:: Assigned task ::
For this exercise, repeat the records below exactly and omit every picture.

:: Information provided ::
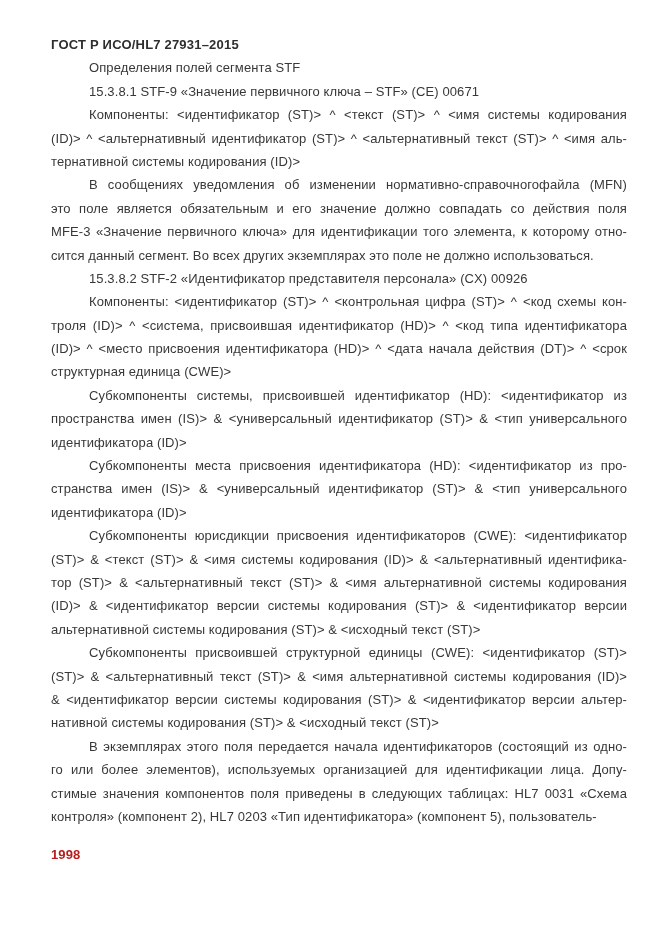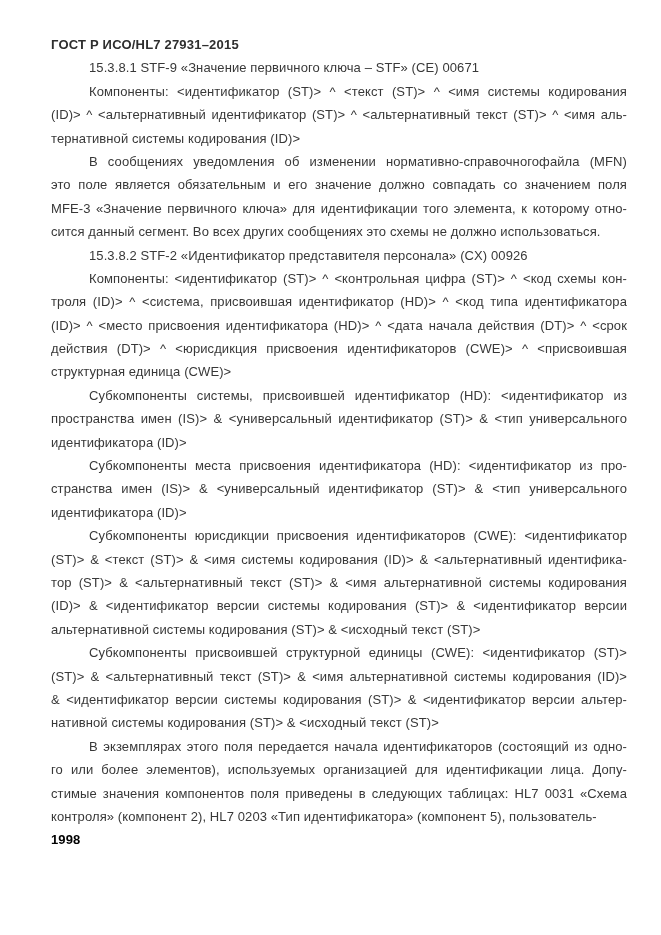--- a/index.html
+++ b/index.html
@@ -59,6 +59,9 @@
     <div class="line header-line">ГОСТ Р ИСО/HL7 27931–2015</div>
     <div>
         <div class="para">
+          <div class="line first last single">Определения полей сегмента STF</div>
+        </div>
+        <div class="para">
           <div class="line first last single">15.3.8.1 STF-9 «Значение первичного ключа – STF» (CE) 00671</div>
         </div>
         <div class="para">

:: Answer to this exercise ::
--- a/index.html
+++ b/index.html
@@ -59,6 +59,9 @@
     <div class="line header-line">ГОСТ Р ИСО/HL7 27931–2015</div>
     <div>
         <div class="para">
+          <div class="line first last single">Определения полей сегмента STF</div>
+        </div>
+        <div class="para">
           <div class="line first last single">15.3.8.1 STF-9 «Значение первичного ключа – STF» (CE) 00671</div>
         </div>
         <div class="para">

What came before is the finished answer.